C++ class templates can be implicity specialized and instantiated without angle brackets?

This actually compiles and works, but it's unclear to me why.

#include <iostream>

template <class T>
class LikeA
{
    T m_val{};
    public:
    LikeA() = default;
    explicit LikeA(T iv): m_val(std::move(iv)) {}
    LikeA(LikeA<T> const &) = default;
    LikeA(LikeA<T> &&) noexcept = default;
    ~LikeA() noexcept = default;
    operator T const &() const { return m_val; }
    LikeA<T> &operator=(T nv) { m_val = std::move(nv); return *this; }
    LikeA<T> &operator=(LikeA<T> const &n) { m_val = n.m_val; return *this; }
    LikeA<T> &operator=(LikeA<T> &&n) { m_val = std::move(n.m_val); return *this; }
};

template <class T>
T f (LikeA<T> i)
{
    return i;
}

int main()
{
    std::cout << f(LikeA{3.1415927}) << '\n';  // No template argument? Not a syntax error?
    return 0;
}

I was previously calling f like f(3.1415927) before I let a lint checker talk me into making one of LikeAs constructors explicit.
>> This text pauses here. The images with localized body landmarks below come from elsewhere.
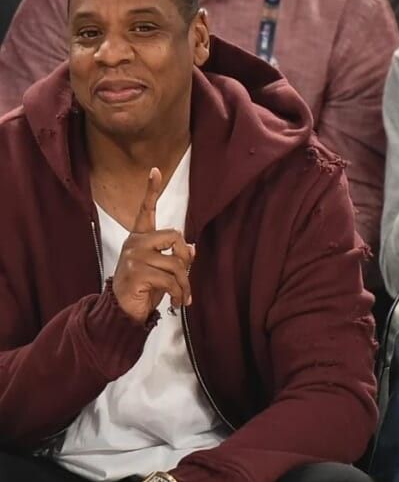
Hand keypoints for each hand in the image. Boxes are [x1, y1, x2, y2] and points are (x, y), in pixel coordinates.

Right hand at [112, 168, 194, 324]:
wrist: (122, 311)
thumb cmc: (144, 288)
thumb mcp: (161, 270)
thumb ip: (175, 257)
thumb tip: (192, 248)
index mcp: (140, 238)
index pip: (145, 210)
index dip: (151, 190)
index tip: (155, 170)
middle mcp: (135, 242)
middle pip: (176, 236)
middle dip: (186, 258)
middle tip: (184, 277)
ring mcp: (134, 257)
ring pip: (176, 264)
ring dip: (184, 284)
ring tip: (182, 297)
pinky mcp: (137, 273)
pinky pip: (170, 280)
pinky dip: (179, 293)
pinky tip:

After that, of course, it couldn't implicitly convert the constant to a LikeA. If you just add braces (i.e. f({3.1415927}) the compiler still doesn't know what to select.

In my full code the actual template argument is a lot more verbose, so just for grins I put the template name LikeA in front of the brace initializers, fully expecting a syntax error.

To my surprise, it compiled and ran.

Since this was MSVC, at first I though it was just Microsoft lulling me into a sense of false security. But I tested it against several compilers (gcc, clang, zigcc) in Compiler Explorer, and it works on all of them.

How does C++ select the correct template specialization? On the surface, argument-dependent lookup would seem to be the answer, but notice there are no angle brackets, and the template doesn't have a default argument. I definitely remember this being a syntax error at some point in the past.

(Function template specialization without templated argument doesn't answer this because OP actually specifies the arguments).

The cppreference on function template arguments has a quick aside about omitting <> but this is a class template. The syntax here appears to require the angle brackets all the time.

Solution

  • Since C++17, compiler can automatically deduce the argument type of a template by using class template argument deduction (CTAD). You can skip defining the templates arguments explicitly if the constructor is able to deduce all template parameters.

    So you simply write

    int main()
{
    std::vector v{2, 4, 6, 8};      // same as std::vector<int>
    std::list   l{1., 3., 5.};      // same as std::list<double>
    std::pair   p{false, "hello"};  // same as std::pair<bool, const char *>
    
    std::cout << typeid(v).name() << std::endl;
    std::cout << typeid(l).name() << std::endl;
    std::cout << typeid(p).name() << std::endl;
}

    Under MSVC, it produces the following output

    class std::vector<int,class std::allocator<int> >
class std::list<double,class std::allocator<double> >
struct std::pair<bool,char const * __ptr64>

    Kindly refer CTAD for more details.